---------- DATA PROVIDED

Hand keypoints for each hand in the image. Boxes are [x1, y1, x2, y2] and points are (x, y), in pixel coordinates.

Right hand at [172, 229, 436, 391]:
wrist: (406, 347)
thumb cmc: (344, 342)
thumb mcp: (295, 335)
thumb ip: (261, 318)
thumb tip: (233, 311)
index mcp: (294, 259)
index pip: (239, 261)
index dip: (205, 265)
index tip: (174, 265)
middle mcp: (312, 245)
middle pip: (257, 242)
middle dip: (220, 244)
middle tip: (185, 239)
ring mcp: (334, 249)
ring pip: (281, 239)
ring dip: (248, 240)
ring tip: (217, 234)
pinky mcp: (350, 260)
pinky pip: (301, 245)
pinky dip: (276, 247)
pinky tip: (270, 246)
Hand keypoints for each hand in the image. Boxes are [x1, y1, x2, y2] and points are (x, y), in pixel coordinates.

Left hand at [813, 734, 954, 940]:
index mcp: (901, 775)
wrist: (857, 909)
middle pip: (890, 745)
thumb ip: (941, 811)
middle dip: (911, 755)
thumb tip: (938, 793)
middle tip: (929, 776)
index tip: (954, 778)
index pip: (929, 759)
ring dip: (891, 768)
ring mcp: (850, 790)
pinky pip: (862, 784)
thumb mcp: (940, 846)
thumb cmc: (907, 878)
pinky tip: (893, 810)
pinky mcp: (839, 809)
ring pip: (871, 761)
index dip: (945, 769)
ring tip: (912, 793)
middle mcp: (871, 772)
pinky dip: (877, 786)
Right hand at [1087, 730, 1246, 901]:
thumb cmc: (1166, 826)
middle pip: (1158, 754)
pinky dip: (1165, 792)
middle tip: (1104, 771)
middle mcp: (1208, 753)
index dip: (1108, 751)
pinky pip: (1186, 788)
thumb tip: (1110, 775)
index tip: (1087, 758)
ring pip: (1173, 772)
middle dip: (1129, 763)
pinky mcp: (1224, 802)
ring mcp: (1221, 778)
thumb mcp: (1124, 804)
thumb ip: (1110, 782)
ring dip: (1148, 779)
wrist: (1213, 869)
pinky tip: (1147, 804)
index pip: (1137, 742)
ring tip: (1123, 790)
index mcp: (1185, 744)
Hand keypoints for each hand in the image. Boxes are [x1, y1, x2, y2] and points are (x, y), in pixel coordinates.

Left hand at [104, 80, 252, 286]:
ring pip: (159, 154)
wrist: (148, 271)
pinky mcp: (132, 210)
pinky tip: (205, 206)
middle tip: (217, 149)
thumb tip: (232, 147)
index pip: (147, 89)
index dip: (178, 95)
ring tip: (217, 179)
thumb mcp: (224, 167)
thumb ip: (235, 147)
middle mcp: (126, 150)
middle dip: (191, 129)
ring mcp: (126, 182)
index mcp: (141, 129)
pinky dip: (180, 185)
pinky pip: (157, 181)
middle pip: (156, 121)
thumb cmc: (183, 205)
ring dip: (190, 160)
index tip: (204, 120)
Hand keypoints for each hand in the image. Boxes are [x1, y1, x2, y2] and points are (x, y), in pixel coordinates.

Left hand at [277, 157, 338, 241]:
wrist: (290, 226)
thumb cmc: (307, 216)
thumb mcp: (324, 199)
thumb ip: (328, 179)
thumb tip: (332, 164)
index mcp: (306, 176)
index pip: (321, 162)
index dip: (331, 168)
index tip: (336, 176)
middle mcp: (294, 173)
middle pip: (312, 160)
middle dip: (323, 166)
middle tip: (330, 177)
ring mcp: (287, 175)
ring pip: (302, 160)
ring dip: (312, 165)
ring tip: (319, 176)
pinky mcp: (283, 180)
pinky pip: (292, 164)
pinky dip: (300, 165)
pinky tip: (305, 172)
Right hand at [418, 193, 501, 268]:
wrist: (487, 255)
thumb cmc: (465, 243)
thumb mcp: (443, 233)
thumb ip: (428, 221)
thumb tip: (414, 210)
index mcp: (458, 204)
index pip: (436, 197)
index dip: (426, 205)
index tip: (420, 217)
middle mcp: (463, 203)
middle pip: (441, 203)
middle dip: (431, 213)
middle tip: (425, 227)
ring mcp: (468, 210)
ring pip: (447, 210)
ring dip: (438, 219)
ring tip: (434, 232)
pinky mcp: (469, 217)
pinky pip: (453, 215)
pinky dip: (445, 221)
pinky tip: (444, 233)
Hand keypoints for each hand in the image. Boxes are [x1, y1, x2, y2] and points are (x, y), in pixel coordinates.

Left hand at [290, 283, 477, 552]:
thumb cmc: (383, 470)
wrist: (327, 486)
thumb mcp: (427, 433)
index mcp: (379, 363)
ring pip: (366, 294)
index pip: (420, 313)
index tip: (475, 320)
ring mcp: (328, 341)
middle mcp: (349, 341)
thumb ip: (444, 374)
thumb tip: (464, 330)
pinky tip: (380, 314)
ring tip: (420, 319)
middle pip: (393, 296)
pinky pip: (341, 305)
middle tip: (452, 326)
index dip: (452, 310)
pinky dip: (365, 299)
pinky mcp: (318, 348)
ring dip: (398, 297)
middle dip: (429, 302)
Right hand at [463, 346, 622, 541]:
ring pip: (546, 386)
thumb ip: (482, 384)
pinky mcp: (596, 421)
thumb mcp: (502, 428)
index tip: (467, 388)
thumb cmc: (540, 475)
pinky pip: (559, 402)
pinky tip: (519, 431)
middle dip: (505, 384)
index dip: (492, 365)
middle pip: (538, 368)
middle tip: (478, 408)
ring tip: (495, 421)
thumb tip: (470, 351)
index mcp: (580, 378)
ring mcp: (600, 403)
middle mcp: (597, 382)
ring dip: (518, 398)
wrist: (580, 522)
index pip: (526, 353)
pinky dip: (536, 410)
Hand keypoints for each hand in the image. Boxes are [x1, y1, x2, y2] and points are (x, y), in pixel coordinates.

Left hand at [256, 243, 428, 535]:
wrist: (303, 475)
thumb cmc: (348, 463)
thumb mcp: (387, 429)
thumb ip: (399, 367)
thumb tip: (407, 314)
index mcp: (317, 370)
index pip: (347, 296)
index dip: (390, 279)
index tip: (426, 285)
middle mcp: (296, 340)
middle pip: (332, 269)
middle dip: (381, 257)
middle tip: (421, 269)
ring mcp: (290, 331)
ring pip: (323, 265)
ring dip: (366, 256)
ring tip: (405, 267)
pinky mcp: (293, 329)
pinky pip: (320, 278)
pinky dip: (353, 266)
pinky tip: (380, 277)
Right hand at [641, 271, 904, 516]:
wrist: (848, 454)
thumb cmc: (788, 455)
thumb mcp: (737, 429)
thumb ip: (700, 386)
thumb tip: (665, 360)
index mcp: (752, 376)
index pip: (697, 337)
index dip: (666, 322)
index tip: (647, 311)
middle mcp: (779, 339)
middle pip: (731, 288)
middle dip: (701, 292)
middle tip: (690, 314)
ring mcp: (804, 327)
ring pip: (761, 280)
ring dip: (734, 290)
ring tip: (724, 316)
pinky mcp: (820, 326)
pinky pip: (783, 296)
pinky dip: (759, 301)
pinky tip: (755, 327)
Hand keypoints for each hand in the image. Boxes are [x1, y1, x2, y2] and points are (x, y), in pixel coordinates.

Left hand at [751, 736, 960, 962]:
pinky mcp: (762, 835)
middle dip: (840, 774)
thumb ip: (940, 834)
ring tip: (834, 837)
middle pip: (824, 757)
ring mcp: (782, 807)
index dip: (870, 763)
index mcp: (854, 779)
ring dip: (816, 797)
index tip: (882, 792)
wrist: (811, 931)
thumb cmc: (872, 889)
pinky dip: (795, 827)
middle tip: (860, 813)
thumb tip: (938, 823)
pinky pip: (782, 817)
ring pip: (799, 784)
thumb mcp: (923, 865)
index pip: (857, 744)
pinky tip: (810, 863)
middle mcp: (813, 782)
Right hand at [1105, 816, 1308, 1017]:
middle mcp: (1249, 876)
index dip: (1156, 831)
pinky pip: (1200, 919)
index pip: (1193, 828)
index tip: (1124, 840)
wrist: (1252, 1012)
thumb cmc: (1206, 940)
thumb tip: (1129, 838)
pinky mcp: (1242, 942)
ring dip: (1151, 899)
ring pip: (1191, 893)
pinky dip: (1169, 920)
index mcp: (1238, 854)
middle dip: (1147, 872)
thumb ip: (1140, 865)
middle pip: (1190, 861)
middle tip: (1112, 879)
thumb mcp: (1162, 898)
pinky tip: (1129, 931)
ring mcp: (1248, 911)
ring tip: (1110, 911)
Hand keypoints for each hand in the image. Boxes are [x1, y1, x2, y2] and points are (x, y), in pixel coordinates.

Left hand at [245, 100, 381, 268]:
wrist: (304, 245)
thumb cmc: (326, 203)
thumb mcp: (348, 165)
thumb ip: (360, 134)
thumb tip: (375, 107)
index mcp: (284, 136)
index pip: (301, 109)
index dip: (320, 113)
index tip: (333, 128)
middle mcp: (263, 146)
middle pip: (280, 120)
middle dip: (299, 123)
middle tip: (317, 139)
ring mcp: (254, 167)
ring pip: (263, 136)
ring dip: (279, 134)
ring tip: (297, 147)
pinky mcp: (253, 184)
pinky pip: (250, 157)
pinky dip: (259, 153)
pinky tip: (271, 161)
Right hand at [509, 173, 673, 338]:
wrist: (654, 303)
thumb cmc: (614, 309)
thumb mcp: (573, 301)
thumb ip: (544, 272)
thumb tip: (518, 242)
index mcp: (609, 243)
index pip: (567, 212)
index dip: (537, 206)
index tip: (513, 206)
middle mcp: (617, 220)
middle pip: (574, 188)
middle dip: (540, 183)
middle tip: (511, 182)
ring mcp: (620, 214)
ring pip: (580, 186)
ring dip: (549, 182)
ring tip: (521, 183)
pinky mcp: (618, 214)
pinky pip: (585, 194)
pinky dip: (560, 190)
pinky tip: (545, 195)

--------------------

Within the records, filter for lines that contain the word "Right" and show each one.

→ ANSWER TO THIS PROBLEM:
Right hand at [172, 229, 436, 391]:
Right hand at [1087, 730, 1246, 901]:
Right hand at [418, 193, 501, 268]:
Right hand at [463, 346, 622, 541]:
Right hand at [641, 271, 904, 516]:
Right hand at [1105, 816, 1308, 1017]:
Right hand at [509, 173, 673, 338]:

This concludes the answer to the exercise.